The Business Situation

A national restaurant chain wanted to understand the real impact the economy was having on its guests, particularly lower-income Black and Hispanic customers who form a meaningful part of their customer base. Inflation had reshaped how families thought about food: what they bought, where they ate, and what they could afford.

The client had a clear brand promise: to support their guests. But in a period of financial strain, were they delivering on it? And if not, what would it take to get there? The decisions that followed this research would shape how the brand invested in its communities, communicated its value, and showed up for customers who needed it most.

The Business Question

We believe in our guests. But do they believe we’re still here for them?

The research needed to answer five questions:

  • How has inflation changed what lower-income families can afford, both at the grocery store and dining out?
  • How have dining habits and ordering behaviors shifted?
  • Where are guests finding hope, and what role can a restaurant brand play in that?
  • Do guests believe this restaurant is still delivering on its brand promise?
  • And what specific actions could the restaurant take to better support customers during hard times?

Our Approach

Bringing the Research to Where Real Life Happens

To get close to real behavior, we designed a multi-step methodology to meet customers in their lives, in their decision-making, and inside the restaurant itself.

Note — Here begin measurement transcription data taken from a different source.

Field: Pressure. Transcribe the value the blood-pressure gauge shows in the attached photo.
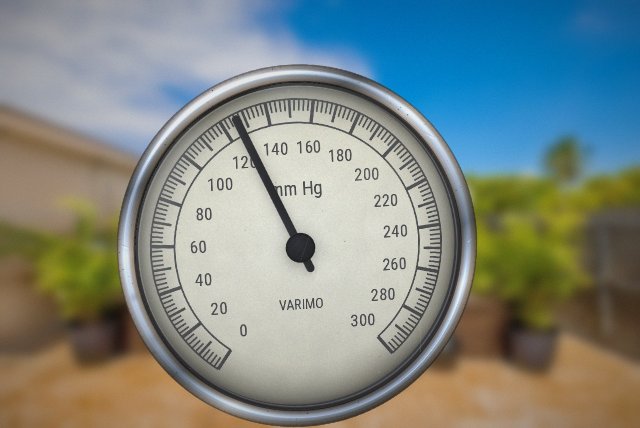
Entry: 126 mmHg
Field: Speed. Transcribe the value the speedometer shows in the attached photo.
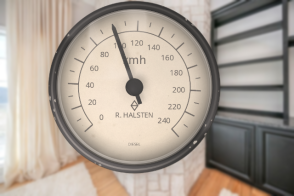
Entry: 100 km/h
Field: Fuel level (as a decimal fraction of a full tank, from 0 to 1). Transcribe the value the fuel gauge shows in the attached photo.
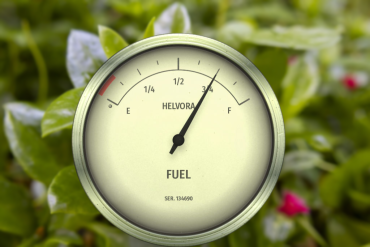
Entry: 0.75
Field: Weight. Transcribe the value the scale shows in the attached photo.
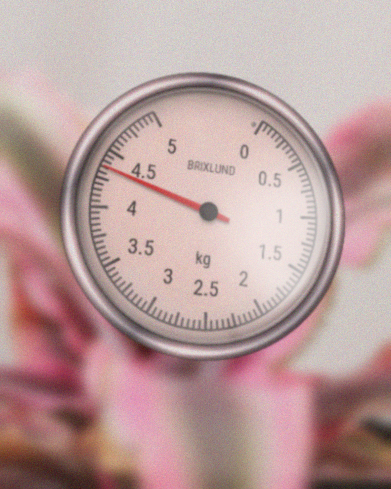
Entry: 4.35 kg
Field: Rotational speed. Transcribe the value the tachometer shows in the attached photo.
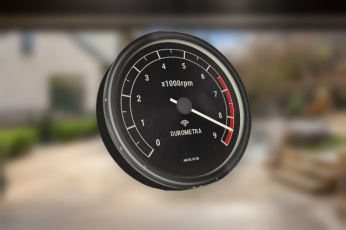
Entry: 8500 rpm
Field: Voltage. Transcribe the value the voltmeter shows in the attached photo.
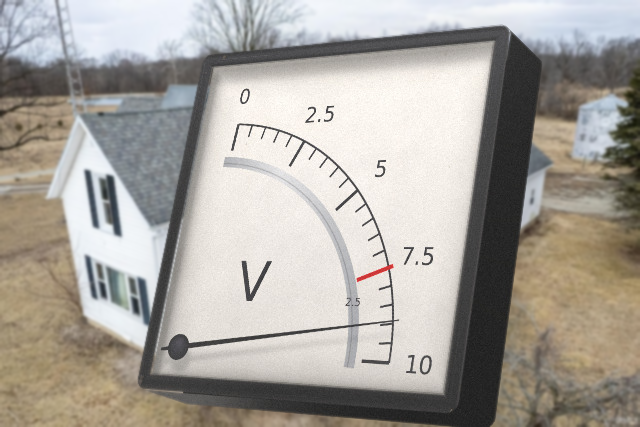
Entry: 9 V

  • Online Bulletin Board Focus Group (BBFG). A three-day asynchronous format formed the core of the design. Thirty respondents were recruited across six geographically diverse markets, reflecting the brand’s multi-regional presence. The sample included a mix of Black, Hispanic, and Caucasian participants, with a focus on lower-income households.
  • Mobile ethnography. On day one, participants visited their local restaurant and documented the experience in real time: photographs of the restaurant, the food they ordered, and a brief video capturing their honest in-the-moment reaction. This gave the client unscripted, in-context consumer feedback no survey could replicate.
  • Follow-up in-depth interviews. Six respondents were invited to participate in a 30-minute IDI, allowing the research team to probe the most important themes from their experiences.

What We Found

A Clear Picture of Pressure and Possibility

The research surfaced a candid portrait of how inflation had changed the way families thought about food. Guests described changes in visit frequency, types of restaurants visited, and what they ordered. Beyond spending patterns, the research captured how guests felt.

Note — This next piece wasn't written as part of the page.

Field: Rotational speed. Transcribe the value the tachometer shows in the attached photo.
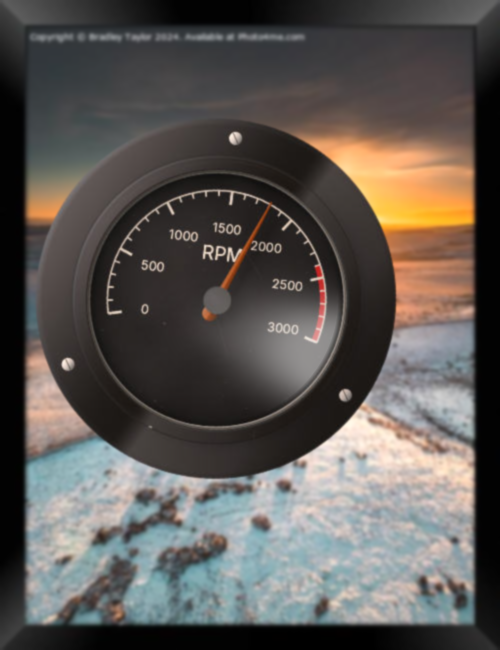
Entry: 1800 rpm
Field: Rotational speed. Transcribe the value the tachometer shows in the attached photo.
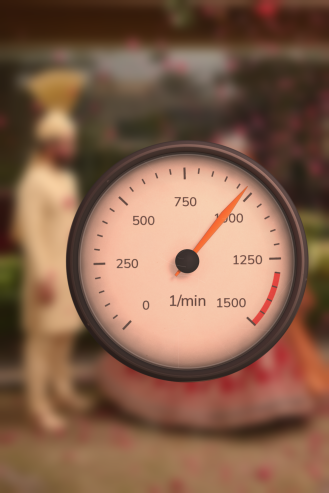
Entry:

  • Dignity and trust were at stake. The emotional weight of not being able to eat the way they wanted was real and present. Guests were talking about feeding their kids and whether the brands they had trusted still had their backs.
  • The restaurant visits revealed actionable gaps. Direct, in-context feedback from participants’ actual visits gave the client granular evidence of where the experience was delivering and where it was falling short, in ways general sentiment data could never provide.
  • Customers wanted to feel seen. Guests did not just want a deal. They wanted a brand that understood what they were going through. That distinction shaped every strategic recommendation that followed.

The Outcome

The client left with a clear, consumer-grounded direction for how to deliver on their brand promise in a way that would resonate. They knew how to drive more visits through offers and community engagement that spoke directly to what lower-income guests needed.

They understood which types of community involvement customers would see as genuine versus performative, a distinction that matters enormously when trust is the foundation of the relationship. Most importantly, they had evidence. Not internal assumptions.

That’s what it looks like when research illuminates the decisions in front of you.